The Sudbury Star is the City of Greater Sudbury’s daily newspaper.
If Alfons Adetuyi — a Sudbury Secondary graduate turned internationally renowned filmmaker — has his way, he’ll be back in Sudbury as early as next year to start shooting the second film in what he calls his ‘Africa Trilogy.’
“I guess I could give you some hints (about the new film),” Adetuyi said in a recent interview with The Star. He says the film is set around a particular event in 1971 and is called Dreams of the Moon. “So maybe you have to find out what happened in Sudbury in 1971,” he said while laughing.
In July 2010, Adetuyi returned to Sudbury for the first time in many years to direct the first film in his trilogy, High Chicago, which was written by his brother Robert and produced by his other brothers, Amos and Tom.
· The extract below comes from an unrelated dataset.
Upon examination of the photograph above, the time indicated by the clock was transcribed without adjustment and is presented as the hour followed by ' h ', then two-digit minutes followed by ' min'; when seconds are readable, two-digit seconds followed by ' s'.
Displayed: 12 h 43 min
High Chicago is set in a small mining town in 1975 and follows the story of a man who’s a gambler, drinks a little too much and has given up on a dream he hatched while serving in the navy: to build drive-in movie theatres in Africa.
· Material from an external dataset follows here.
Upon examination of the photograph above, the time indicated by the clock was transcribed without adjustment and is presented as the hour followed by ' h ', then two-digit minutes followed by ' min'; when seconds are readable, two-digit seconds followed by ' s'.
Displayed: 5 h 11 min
“Then all of sudden something happens to him much later on — when he’s got kids and a wife — and he decides he’s going to pick up on that dream.”
Although the film is set in Michigan, Sudbury was the true inspiration for the film and Adetuyi said he always planned on filming it here.
“It was always Sudbury. It’s a place that I knew well and I understood how those scenes would play out and the kind of areas in the city that could be used.”
Aside from one scene shot at a drive-in movie theatre in Oakville, the entire film was shot locally, and even used the NORC AT training mines for some of the underground scenes, Adetuyi said.
“(The films) all have a core-centre around Sudbury because, in fact, that’s where my dad immigrated to from Nigeria.”
“It’s a semi-autobiographical … inspired true story,” Adetuyi said. “It’s really the story of my dad.”
Adetuyi’s father came to Sudbury in 1947 and was one of the first West-Afr icans to immigrate to Canada, according to the film-maker.